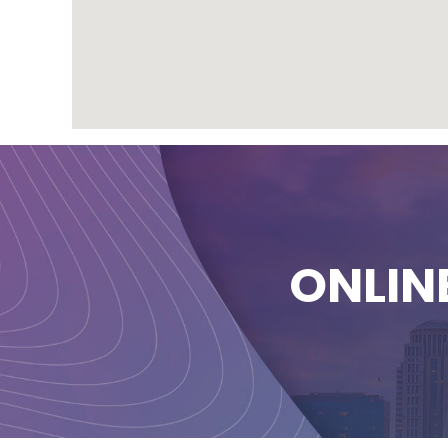
ONLIN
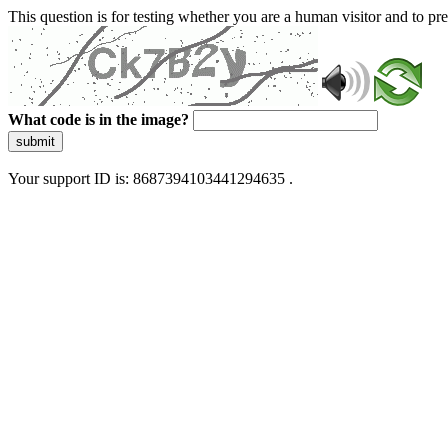
This question is for testing whether you are a human visitor and to 
What code is in the image?
submit
Your support ID is: 8687394103441294635 .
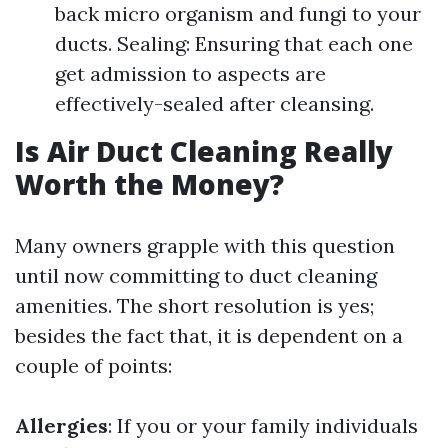
back micro organism and fungi to your
ducts. Sealing: Ensuring that each one
get admission to aspects are
effectively-sealed after cleansing.
Is Air Duct Cleaning Really
Worth the Money?
Many owners grapple with this question
until now committing to duct cleaning
amenities. The short resolution is yes;
besides the fact that, it is dependent on a
couple of points:
Allergies
: If you or your family individuals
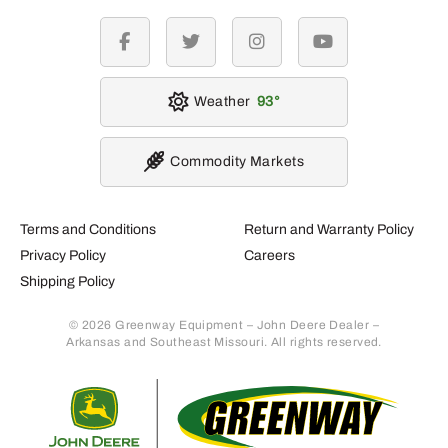
facebook
twitter
instagram
youtube
Weather
93
Commodity Markets
Terms and Conditions
Return and Warranty Policy
Privacy Policy
Careers
Shipping Policy
© 2026 Greenway Equipment – John Deere Dealer –
Arkansas and Southeast Missouri. All rights reserved.
Retur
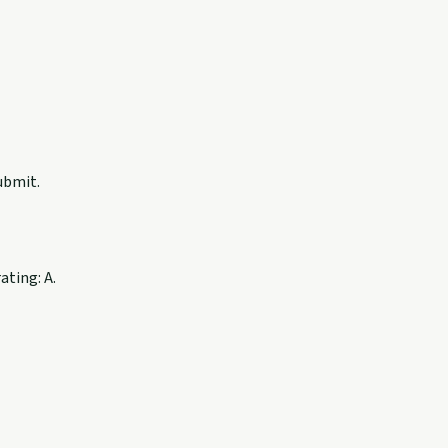
ubmit.
ating: A.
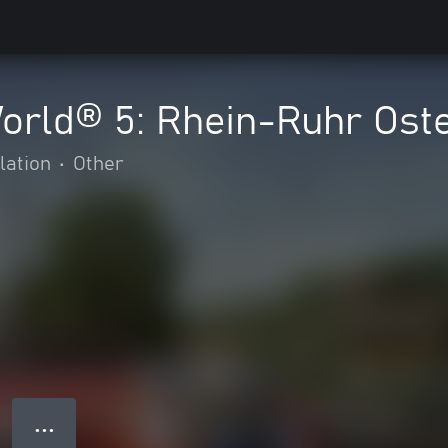
World® 5: Rhein-Ruhr Ost
lation
•
Other
● ● ●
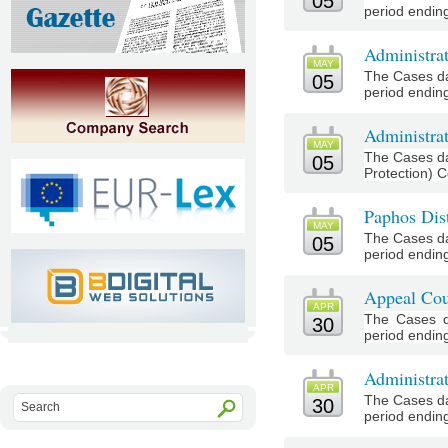
05
period ending 
Administra
MAY
The Cases da
05
period ending
Administrat
MAY
The Cases da
05
Protection) C
Paphos Dist
MAY
The Cases da
05
period ending
Appeal Cou
APR
The Cases d
30
period ending 
Administra
APR
The Cases da
30
period ending 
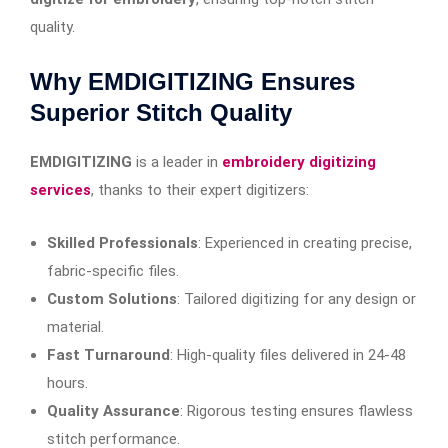
quality.
Why EMDIGITIZING Ensures
Superior Stitch Quality
EMDIGITIZING
is a leader in
embroidery digitizing
services
, thanks to their expert digitizers:
Skilled Professionals
: Experienced in creating precise,
fabric-specific files.
Custom Solutions
: Tailored digitizing for any design or
material.
Fast Turnaround
: High-quality files delivered in 24-48
hours.
Quality Assurance
: Rigorous testing ensures flawless
stitch performance.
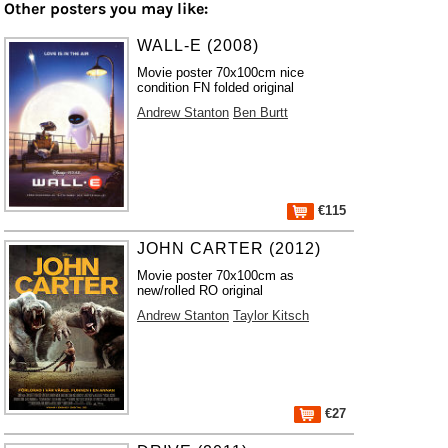
Other posters you may like:
WALL-E (2008)
Movie poster 70x100cm nice
condition FN folded original
Andrew Stanton
Ben Burtt
€115
JOHN CARTER (2012)
Movie poster 70x100cm as
new/rolled RO original
Andrew Stanton
Taylor Kitsch
€27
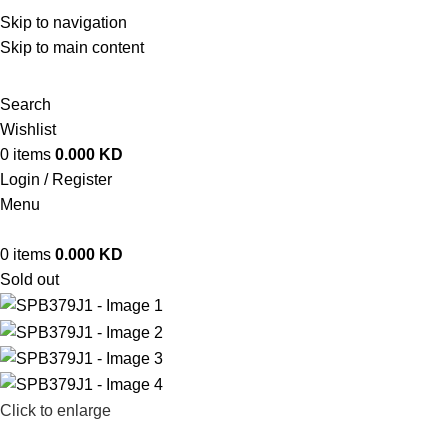
ADD ANYTHING HERE OR JUST REMOVE IT…
Skip to navigation
Skip to main content
Search
Wishlist
0
items
0.000
KD
Login / Register
Menu
0
items
0.000
KD
Sold out
Click to enlarge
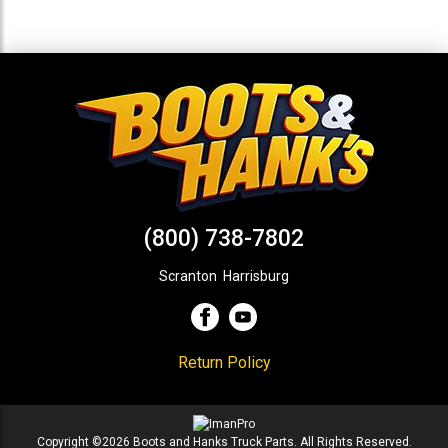
(800) 738-7802
Scranton
,
Harrisburg
Return Policy
Copyright ©2026 Boots and Hanks Truck Parts. All Rights Reserved.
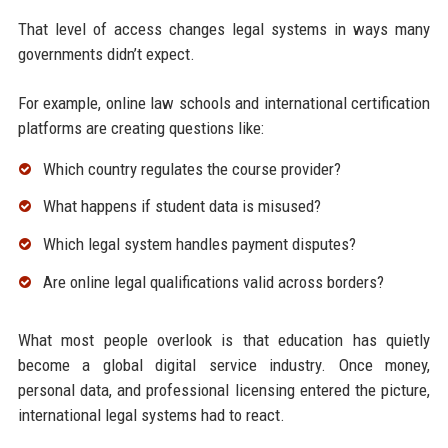
That level of access changes legal systems in ways many
governments didn’t expect.
For example, online law schools and international certification
platforms are creating questions like:
Which country regulates the course provider?
What happens if student data is misused?
Which legal system handles payment disputes?
Are online legal qualifications valid across borders?
What most people overlook is that education has quietly
become a global digital service industry. Once money,
personal data, and professional licensing entered the picture,
international legal systems had to react.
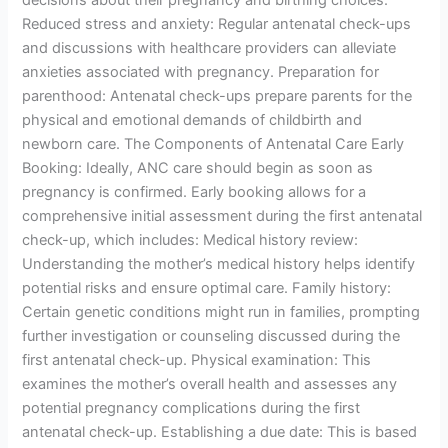
decisions about their pregnancy and birthing choices.
Reduced stress and anxiety: Regular antenatal check-ups
and discussions with healthcare providers can alleviate
anxieties associated with pregnancy. Preparation for
parenthood: Antenatal check-ups prepare parents for the
physical and emotional demands of childbirth and
newborn care. The Components of Antenatal Care Early
Booking: Ideally, ANC care should begin as soon as
pregnancy is confirmed. Early booking allows for a
comprehensive initial assessment during the first antenatal
check-up, which includes: Medical history review:
Understanding the mother’s medical history helps identify
potential risks and ensure optimal care. Family history:
Certain genetic conditions might run in families, prompting
further investigation or counseling discussed during the
first antenatal check-up. Physical examination: This
examines the mother’s overall health and assesses any
potential pregnancy complications during the first
antenatal check-up. Establishing a due date: This is based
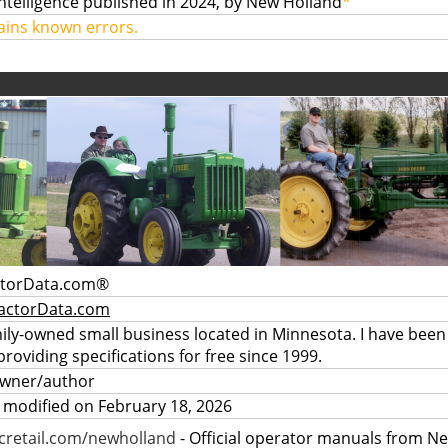
Intelligence published in 2024, by New Holland
*
ains known errors.
ctorData.com®
actorData.com
mily-owned small business located in Minnesota. I have been
providing specifications for free since 1999.
owner/author
 modified on February 18, 2026
retail.com/newholland
- Official operator manuals from N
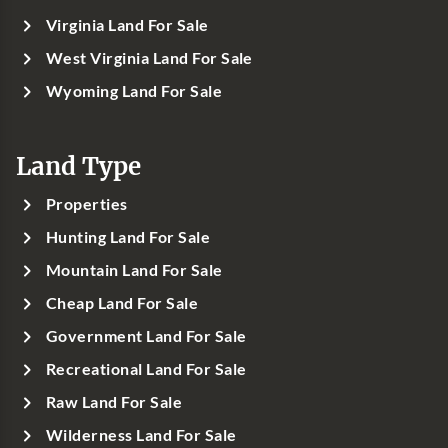
Virginia Land For Sale
West Virginia Land For Sale
Wyoming Land For Sale
Land Type
Properties
Hunting Land For Sale
Mountain Land For Sale
Cheap Land For Sale
Government Land For Sale
Recreational Land For Sale
Raw Land For Sale
Wilderness Land For Sale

REQUIREMENT:
Pull out each line of the rows above that contains the word "legal".

PROBLEM SOLUTION:
That level of access changes legal systems in ways many
Which legal system handles payment disputes?
Are online legal qualifications valid across borders?
international legal systems had to react.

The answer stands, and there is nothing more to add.